人気のあるカフェのシェフを連れてきて「ここで無料で料理を作ってください」と言えますか? その間、カフェは開店できません。その損害について考えていますか? 料理の材料を買ってもらっておいて、その経費を払わない人をどう思いますか? それって犯罪ですよね。

そもそも「奉仕」とは自らおこなうもの
人に依頼されてすることではない

そもそも……のことになりますが、「やってくれるだろう」という気持ちは甘えです。甘えすぎるというのは、相手を大切にしていないのと同義です。

そもそも「奉仕」というのは自ら進んでやることではないでしょうか?

相手から「無料でお願いします」はあり得ません。それでもいいよと言えるのは本当に懐の深い人なのでしょうか? 

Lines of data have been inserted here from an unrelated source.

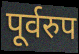
पूर्वरुप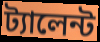
ট্যালেন্ট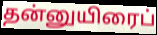
தன்னுயிரைப்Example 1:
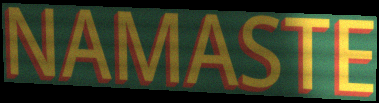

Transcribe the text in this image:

NAMASTE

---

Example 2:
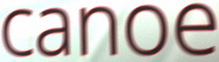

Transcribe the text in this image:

canoe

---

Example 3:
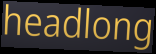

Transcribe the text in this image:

headlong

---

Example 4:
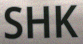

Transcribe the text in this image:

SHK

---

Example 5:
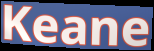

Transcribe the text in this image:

KeaneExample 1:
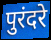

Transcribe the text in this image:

पुरंदरे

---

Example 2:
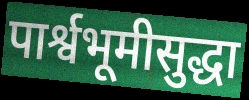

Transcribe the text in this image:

पार्श्वभूमीसुद्धा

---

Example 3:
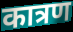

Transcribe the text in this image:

कात्रण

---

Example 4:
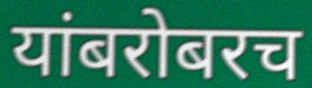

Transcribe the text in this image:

यांबरोबरच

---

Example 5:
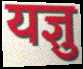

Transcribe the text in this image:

यज्ञुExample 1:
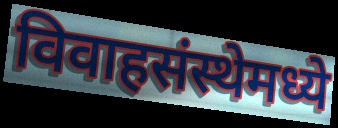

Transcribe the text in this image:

विवाहसंस्थेमध्ये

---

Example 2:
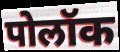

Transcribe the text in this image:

पोलॉक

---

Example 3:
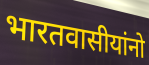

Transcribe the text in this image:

भारतवासीयांनो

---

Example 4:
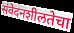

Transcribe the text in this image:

संवेदनशीलतेचा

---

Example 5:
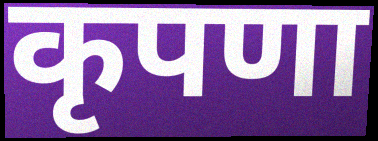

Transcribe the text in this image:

कृपणा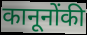
कानूनोंकी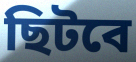
ছিটবে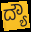
ದ್ಯೌ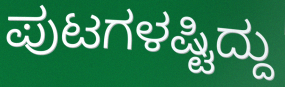
ಪುಟಗಳಷ್ಟಿದ್ದು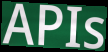
APIs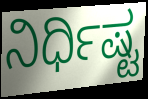
ನಿರ್ಧಿಷ್ಟ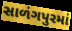
સાળંગપુરમાં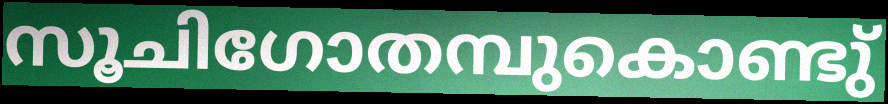
സൂചിഗോതമ്പുകൊണ്ടു്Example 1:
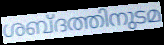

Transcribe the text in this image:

ശബ്ദത്തിനുടമ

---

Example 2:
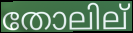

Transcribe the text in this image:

തോലില്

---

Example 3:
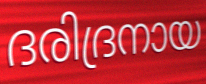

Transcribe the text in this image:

ദരിദ്രനായ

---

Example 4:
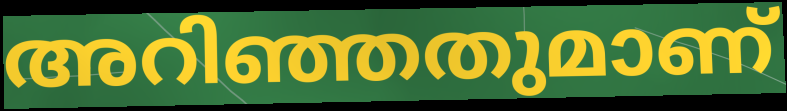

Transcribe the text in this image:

അറിഞ്ഞതുമാണ്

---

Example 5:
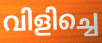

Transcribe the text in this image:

വിളിച്ചെ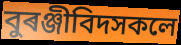
বুৰঞ্জীবিদসকলেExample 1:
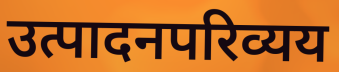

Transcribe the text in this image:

उत्पादनपरिव्यय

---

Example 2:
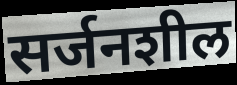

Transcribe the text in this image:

सर्जनशील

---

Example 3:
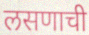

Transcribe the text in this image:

लसणाची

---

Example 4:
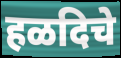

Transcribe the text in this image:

हळदिचे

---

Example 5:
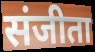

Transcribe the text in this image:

संजीता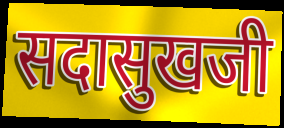
सदासुखजीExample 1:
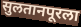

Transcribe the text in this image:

सुलतानपूरला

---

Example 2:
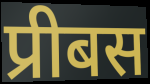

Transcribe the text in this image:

प्रीबस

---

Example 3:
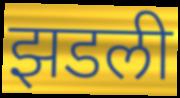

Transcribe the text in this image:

झडली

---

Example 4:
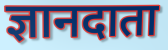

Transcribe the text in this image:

ज्ञानदाता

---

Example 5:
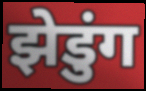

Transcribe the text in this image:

झेडुंगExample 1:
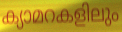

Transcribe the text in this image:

ക്യാമറകളിലും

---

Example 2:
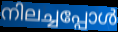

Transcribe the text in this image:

നിലച്ചപ്പോൾ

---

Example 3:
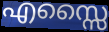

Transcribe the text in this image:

എസ്സൈ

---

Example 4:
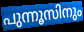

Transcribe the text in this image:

പുന്നൂസിനും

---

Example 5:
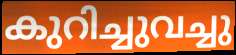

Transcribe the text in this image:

കുറിച്ചുവച്ചുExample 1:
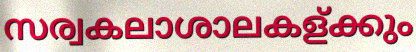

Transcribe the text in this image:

സര്വകലാശാലകള്ക്കും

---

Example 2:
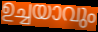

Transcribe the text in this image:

ഉച്ചയാവും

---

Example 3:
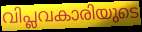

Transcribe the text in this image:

വിപ്ലവകാരിയുടെ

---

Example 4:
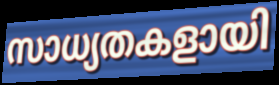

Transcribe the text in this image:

സാധ്യതകളായി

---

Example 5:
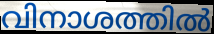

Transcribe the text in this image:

വിനാശത്തിൽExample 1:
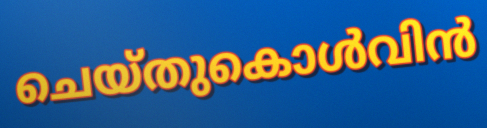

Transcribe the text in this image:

ചെയ്തുകൊൾവിൻ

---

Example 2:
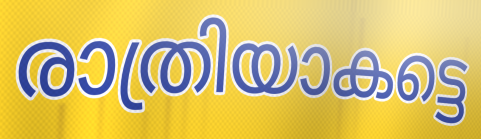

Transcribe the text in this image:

രാത്രിയാകട്ടെ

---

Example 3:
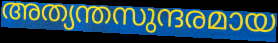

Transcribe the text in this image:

അത്യന്തസുന്ദരമായ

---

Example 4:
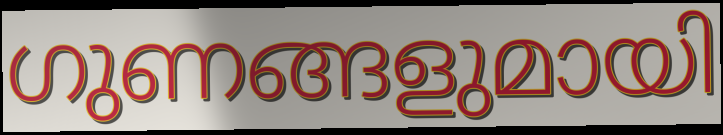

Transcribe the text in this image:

ഗുണങ്ങളുമായി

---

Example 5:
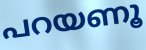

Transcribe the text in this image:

പറയണൂ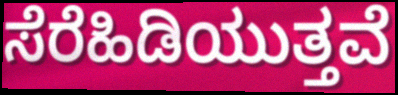
ಸೆರೆಹಿಡಿಯುತ್ತವೆ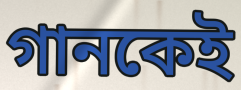
গানকেই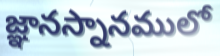
జ్ఞానస్నానములో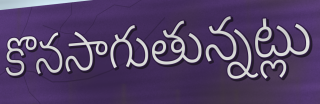
కొనసాగుతున్నట్లుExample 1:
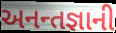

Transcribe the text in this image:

અનન્તજ્ઞાની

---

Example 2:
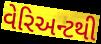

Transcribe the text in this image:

વેરિઅન્ટથી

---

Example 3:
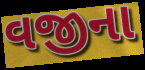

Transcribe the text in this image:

વજીના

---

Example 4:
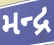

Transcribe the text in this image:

મન્દ્ર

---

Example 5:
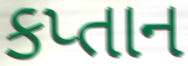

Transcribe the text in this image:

કપ્તાનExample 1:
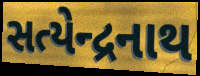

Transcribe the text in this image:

સત્યેન્દ્રનાથ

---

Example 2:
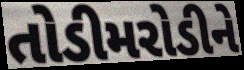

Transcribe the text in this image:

તોડીમરોડીને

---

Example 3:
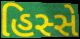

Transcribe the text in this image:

હિસ્સે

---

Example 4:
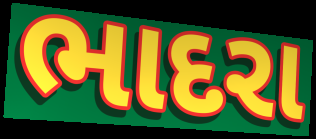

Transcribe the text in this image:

ભાદરા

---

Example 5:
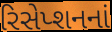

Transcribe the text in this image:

રિસેપ્શનનાંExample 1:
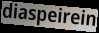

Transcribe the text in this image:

diaspeirein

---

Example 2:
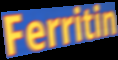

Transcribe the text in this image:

Ferritin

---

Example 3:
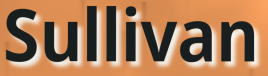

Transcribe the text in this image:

Sullivan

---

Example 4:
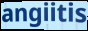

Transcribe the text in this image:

angiitis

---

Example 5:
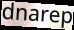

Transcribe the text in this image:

dnarepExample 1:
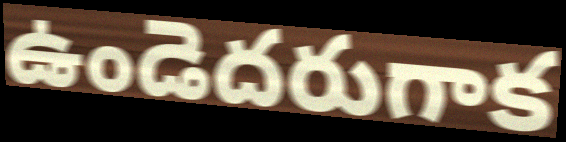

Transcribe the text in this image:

ఉండెదరుగాక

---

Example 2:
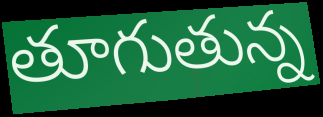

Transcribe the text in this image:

తూగుతున్న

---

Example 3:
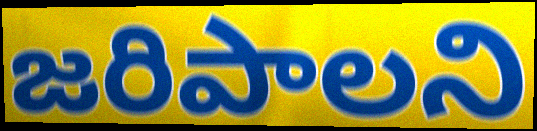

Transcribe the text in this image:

జరిపాలని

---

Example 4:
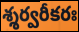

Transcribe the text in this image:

శ్శర్వరీకరః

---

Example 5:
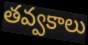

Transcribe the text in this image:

తవ్వకాలుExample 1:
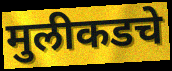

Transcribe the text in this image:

मुलीकडचे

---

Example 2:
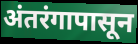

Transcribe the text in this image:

अंतरंगापासून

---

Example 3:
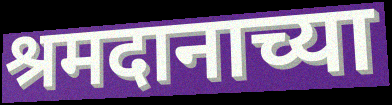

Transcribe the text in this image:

श्रमदानाच्या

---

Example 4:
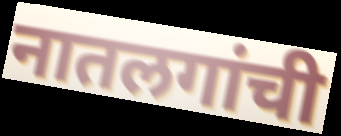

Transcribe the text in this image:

नातलगांची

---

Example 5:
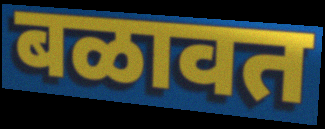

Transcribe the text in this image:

बळावत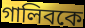
গালিবকে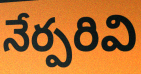
నేర్పరివిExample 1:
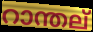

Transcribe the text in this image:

റാന്തല്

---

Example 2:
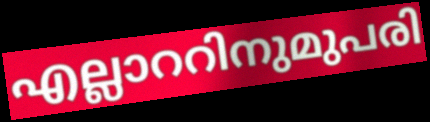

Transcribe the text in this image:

എല്ലാററിനുമുപരി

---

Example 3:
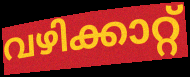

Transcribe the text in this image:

വഴിക്കാറ്റ്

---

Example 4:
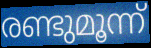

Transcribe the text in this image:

രണ്ടുമൂന്ന്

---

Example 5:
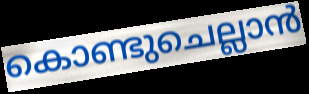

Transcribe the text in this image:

കൊണ്ടുചെല്ലാൻ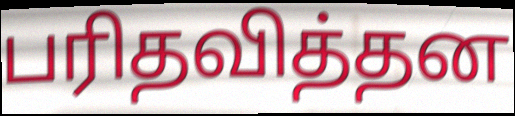
பரிதவித்தன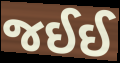
જઈઈ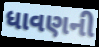
ધાવણની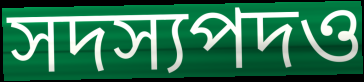
সদস্যপদও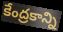
కేంద్రకాన్ని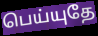
பெய்யுதே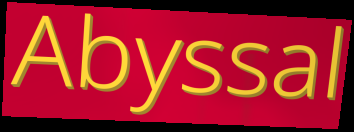
Abyssal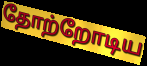
தோற்றோடியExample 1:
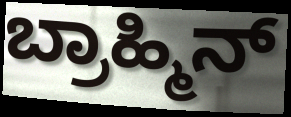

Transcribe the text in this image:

ಬ್ರಾಹ್ಮಿನ್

私のように子どもを3人育てている生活がかかっているのに「いいよいいよ」と言えることでしょうか。生活責任を負っている相手に対して、実家で生活費の心配がない独身女性が私の本業である「編集者」としての業務を無料で依頼したのは、いや、最初は払うつもりだったとしても、どう考えても想像力が無さすぎます。愛情が無さすぎます。

もう子どもたちが独立している。生活を背負っていない。
という人だとしても、「奉仕」というのは、その人が「奉仕しよう」と決めることであり、周囲が依頼してしてもらうことではないですよね。

その道のプロである、編集者、翻訳者、技術者などに、無料で頼るのは大抵、「勤め人」です。会社を一から起こした人ではないので苦労もわからなければ、経費に関しても考えが甘い。

「甘え」という行為は、相手を大切にしていないということ。

このことを肝に銘じて、プロに発注してもらいたいものです。そして、受注する側は「契約書」をしっかり交わしましょうね。

たくさんの自戒と、似た業種のプロの方たちに愛を込めて。